Begin with the line containing "RÉSOLUTION DE PROBLÈMES COMMERCIAUX" and copy each line exactly through the last line of the entries, inclusive.

[Stored items from a collection]
• • • • •
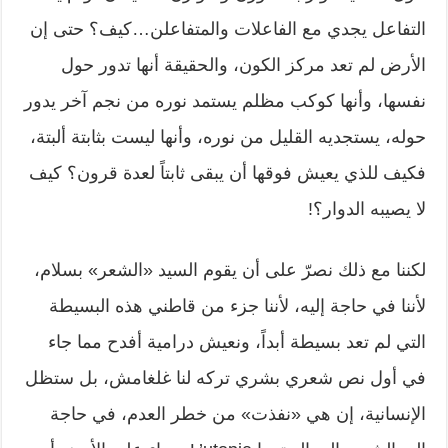
التفاعل يجدي مع الفاعلات والمتفاعلن…كيف؟ حتى إن
الأرض لم تعد مركز الكون، والحقيقة أنها تدور حول
نفسها، وأنها كوكب مظلم يستمد نوره من نجم آخر يدور
حوله، يستجديه القليل من نوره، وأنها ليست بثابتة ألبتة،
فكيف للذي يعيش فوقها أن يبقى ثابتاً لعدة قرون؟ كيف
لا يصيبه الدوار؟!
لكننا مع ذلك نصرّ على أن يقوم السيد «الشعر» بسلام،
لأننا في حاجة إليه، لأننا جزء من قاطني هذه البسيطة
التي لم تعد بسيطة أبداً، ونعيش درامية أفدح مما جاء
في أول نص شعري بشري تركه لنا غلغامش، بل ستظل
الإنسانية، إن هي «نفذت» من خطر العدم، في حاجة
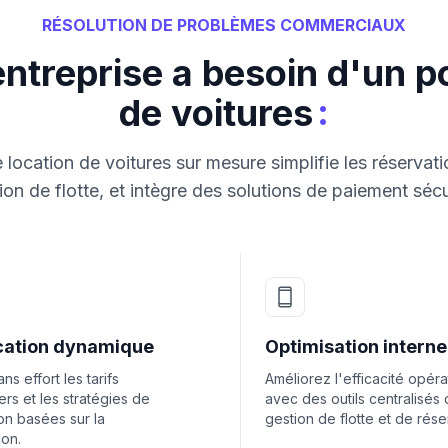
RÉSOLUTION DE PROBLÈMES COMMERCIAUX
ntreprise a besoin d'un po
:
de voitures
 location de voitures sur mesure simplifie les réservat
ion de flotte, et intègre des solutions de paiement séc
ication dynamique
Optimisation interne
ns effort les tarifs
Améliorez l'efficacité opéra
ers et les stratégies de
avec des outils centralisés
tion basées sur la
gestion de flotte et de rése
ion.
• • • • •
§ Output of the exercise
RÉSOLUTION DE PROBLÈMES COMMERCIAUX
ntreprise a besoin d'un po
:
de voitures
 location de voitures sur mesure simplifie les réservat
ion de flotte, et intègre des solutions de paiement séc
ication dynamique
Optimisation interne
ns effort les tarifs
Améliorez l'efficacité opéra
ers et les stratégies de
avec des outils centralisés
tion basées sur la
gestion de flotte et de rése
ion.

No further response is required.